After sleeping off their burns and blisters the PCs spend the next day (Mirtuk 20) running errands. Never, finally free from his side job as an adventurer, got back to the pursuit of his dream of being a dealer in bits of broken shit pulled off corpses. They met Delzoun, who told them that the Orb had some radiant magic, and that it was made in a day long ago when dwarves and elves collaborated. Upon returning they discover a great crowd has gathered around their hotel on the rumor that the unnamed heroes are staying there. No one knows what they look like though, and the crowd buzzes, creating all sorts of outlandish rumors of the 8 feet tall heroes who swallow fire and gobble maidens. Waiting for the was a summons to meet Helm Dwarf-Friend.
The Master of Sundabar appeared to be a man of great prowess and quiet confidence. He interviewed them on their adventure against the Jackals and the Banites, warning that they had now made enemies of the Zhentarim, a powerful mercenary trade syndicate, which was closely aligned with the church of Bane. By way of a reward, he handed each of the 200gp, asked them to join the parade on the following day and gave them a special bag called Blech, explaining that while his own adventuring days were over, he was sure that they’d make good use of this odd leather bag with an unhappy face crudely stitched into the side. He then asked them what their adventuring party name was.
(30 minutes of bickering later)
They decide (minus Garvenmov, who was against everything) on The Blades of Earlann, named after the ancient Elven kingdom of the High Forest. <thank>
The next day The Blades of Earlann are the toast of the town. The parade wends throughout Sundabar, and upon the approach of our heroes the crowd goes wild throwing flowers to the passing soldiers, fainting, regaling anyone who’d listen of the time that they too were mighty and did some damage to those damn humanoids, let me tell you! Why we used to have to stack’em square just to clear a spot to sleep at night, so thick were the orc bodies, they were! This one time…
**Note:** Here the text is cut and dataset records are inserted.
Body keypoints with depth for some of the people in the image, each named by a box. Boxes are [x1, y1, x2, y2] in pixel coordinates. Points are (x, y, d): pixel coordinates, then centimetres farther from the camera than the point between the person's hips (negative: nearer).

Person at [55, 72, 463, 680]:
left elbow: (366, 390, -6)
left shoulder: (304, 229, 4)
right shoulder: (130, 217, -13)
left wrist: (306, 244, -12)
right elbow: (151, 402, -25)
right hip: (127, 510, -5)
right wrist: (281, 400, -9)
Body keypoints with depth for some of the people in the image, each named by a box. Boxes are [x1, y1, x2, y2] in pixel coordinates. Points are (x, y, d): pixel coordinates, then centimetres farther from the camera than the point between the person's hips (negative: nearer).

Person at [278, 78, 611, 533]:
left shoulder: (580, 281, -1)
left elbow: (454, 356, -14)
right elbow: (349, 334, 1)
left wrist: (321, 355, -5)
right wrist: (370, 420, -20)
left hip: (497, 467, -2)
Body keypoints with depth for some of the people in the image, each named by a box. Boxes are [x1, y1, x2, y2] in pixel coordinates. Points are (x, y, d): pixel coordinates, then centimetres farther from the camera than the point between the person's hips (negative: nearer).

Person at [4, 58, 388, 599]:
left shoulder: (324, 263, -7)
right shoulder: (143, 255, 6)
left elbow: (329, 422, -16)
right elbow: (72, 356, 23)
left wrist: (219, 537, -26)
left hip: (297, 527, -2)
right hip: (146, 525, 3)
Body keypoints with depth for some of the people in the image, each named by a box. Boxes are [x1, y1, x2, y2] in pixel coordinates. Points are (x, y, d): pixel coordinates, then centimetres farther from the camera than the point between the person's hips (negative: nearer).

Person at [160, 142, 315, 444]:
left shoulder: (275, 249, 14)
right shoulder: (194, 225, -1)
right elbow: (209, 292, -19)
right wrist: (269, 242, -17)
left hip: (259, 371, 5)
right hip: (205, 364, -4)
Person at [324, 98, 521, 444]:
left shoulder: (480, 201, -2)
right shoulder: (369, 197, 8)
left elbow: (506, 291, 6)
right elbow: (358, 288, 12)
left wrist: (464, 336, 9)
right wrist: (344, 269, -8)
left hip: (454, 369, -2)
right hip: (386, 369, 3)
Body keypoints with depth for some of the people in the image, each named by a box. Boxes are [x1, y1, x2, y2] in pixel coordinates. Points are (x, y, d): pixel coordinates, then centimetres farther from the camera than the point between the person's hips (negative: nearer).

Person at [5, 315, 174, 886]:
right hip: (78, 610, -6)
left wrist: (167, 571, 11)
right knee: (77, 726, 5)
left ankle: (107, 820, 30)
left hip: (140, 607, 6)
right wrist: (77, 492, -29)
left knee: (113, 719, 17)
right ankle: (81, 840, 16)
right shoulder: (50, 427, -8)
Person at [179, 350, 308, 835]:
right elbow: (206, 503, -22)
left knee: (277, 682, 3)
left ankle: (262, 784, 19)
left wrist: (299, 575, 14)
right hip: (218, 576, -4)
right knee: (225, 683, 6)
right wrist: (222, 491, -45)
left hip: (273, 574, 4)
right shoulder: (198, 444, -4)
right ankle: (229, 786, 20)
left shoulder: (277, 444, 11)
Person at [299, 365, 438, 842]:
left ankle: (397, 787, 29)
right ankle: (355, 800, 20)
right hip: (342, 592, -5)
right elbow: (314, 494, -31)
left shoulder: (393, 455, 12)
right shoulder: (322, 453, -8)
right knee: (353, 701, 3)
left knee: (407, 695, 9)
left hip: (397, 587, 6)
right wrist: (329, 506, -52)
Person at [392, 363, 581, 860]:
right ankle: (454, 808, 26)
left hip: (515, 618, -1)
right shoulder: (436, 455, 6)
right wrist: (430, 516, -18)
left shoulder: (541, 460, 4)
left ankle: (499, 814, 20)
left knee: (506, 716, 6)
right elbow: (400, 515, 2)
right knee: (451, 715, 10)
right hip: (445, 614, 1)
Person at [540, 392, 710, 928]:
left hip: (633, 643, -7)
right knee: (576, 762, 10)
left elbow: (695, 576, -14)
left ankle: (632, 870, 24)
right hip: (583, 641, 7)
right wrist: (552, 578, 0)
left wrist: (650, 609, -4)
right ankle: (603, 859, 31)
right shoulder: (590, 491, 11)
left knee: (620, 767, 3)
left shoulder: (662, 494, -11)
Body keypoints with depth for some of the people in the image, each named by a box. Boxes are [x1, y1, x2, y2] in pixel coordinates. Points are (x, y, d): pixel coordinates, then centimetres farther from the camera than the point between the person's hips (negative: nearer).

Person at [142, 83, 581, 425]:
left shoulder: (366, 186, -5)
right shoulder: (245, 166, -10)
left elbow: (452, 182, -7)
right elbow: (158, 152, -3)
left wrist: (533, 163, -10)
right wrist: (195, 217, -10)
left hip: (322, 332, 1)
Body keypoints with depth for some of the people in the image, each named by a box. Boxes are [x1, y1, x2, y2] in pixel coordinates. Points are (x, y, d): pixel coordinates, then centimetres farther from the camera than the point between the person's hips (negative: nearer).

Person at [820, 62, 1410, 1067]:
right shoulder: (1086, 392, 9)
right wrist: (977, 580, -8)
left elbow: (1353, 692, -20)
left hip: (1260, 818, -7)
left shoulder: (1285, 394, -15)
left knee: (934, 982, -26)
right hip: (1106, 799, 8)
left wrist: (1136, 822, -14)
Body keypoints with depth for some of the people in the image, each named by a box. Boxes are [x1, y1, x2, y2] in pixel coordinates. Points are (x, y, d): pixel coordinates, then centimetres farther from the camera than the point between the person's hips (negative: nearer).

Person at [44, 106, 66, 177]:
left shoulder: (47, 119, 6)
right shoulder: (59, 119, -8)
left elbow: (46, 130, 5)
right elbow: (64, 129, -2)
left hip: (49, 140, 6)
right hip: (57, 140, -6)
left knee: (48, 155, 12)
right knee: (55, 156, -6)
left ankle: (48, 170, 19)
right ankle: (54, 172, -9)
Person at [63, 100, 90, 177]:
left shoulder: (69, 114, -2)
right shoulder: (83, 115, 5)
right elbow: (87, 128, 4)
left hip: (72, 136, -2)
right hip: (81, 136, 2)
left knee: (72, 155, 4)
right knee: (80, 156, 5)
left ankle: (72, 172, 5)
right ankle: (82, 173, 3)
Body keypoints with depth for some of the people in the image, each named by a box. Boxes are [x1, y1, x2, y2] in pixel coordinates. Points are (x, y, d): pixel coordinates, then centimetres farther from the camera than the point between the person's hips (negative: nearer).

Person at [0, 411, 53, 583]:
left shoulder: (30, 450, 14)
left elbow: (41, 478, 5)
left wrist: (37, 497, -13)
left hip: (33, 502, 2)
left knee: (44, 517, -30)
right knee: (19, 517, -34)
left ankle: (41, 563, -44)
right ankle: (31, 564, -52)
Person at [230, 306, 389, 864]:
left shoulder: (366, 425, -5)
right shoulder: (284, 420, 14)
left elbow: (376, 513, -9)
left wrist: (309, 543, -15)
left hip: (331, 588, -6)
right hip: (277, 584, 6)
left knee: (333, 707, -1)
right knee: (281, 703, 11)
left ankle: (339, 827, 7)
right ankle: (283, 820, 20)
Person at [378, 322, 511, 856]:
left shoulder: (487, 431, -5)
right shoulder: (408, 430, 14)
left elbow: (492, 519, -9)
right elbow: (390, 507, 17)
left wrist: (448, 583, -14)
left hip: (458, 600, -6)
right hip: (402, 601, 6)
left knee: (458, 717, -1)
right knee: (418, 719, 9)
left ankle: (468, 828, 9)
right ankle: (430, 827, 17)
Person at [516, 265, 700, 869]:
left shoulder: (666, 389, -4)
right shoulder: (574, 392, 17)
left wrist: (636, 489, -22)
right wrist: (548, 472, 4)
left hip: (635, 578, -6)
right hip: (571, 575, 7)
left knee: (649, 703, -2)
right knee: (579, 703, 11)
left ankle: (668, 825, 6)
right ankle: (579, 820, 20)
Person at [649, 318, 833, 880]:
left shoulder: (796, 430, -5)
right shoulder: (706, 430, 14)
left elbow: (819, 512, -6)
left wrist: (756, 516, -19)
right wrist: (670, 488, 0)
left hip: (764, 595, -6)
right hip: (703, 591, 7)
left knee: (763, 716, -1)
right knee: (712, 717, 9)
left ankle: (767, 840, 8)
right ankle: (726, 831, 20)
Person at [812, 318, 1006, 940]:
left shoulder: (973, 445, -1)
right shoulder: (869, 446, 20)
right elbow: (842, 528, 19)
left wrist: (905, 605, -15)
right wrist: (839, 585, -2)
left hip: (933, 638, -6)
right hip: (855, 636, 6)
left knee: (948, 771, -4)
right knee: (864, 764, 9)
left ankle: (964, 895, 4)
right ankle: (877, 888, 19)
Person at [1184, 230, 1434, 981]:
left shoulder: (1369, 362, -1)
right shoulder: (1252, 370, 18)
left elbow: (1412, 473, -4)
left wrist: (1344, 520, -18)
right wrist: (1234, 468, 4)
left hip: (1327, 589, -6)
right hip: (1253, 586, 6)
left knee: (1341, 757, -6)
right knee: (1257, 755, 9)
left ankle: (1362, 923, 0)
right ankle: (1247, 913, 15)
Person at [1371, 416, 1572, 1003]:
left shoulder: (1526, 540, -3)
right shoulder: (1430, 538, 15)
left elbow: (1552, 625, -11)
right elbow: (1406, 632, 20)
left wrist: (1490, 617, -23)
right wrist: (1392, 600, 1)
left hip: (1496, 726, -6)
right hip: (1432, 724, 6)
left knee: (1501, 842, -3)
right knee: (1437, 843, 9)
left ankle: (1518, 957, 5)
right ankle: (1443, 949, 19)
The parade fortunately passed out of earshot of that. Garvenmov held aloft his new scabby cat Vengeance (or was it Judgment? Was that the horse?) and Baelian walked with a book in his face, trying to avoid being swept away by the jubilation. When the parade finished, the stern looking soldiers gathered around to clap them on the shoulders and kegs of beer were opened, Claw made the mistake of prodding Baelian to loosen up. The moment he put the book away a big shit-eating grin spread ear to ear, and the pub they ended up in spontaneously exploded into the greatest merriment. They partied the night away.
The next day, (Mirtuk 22) the visitors came.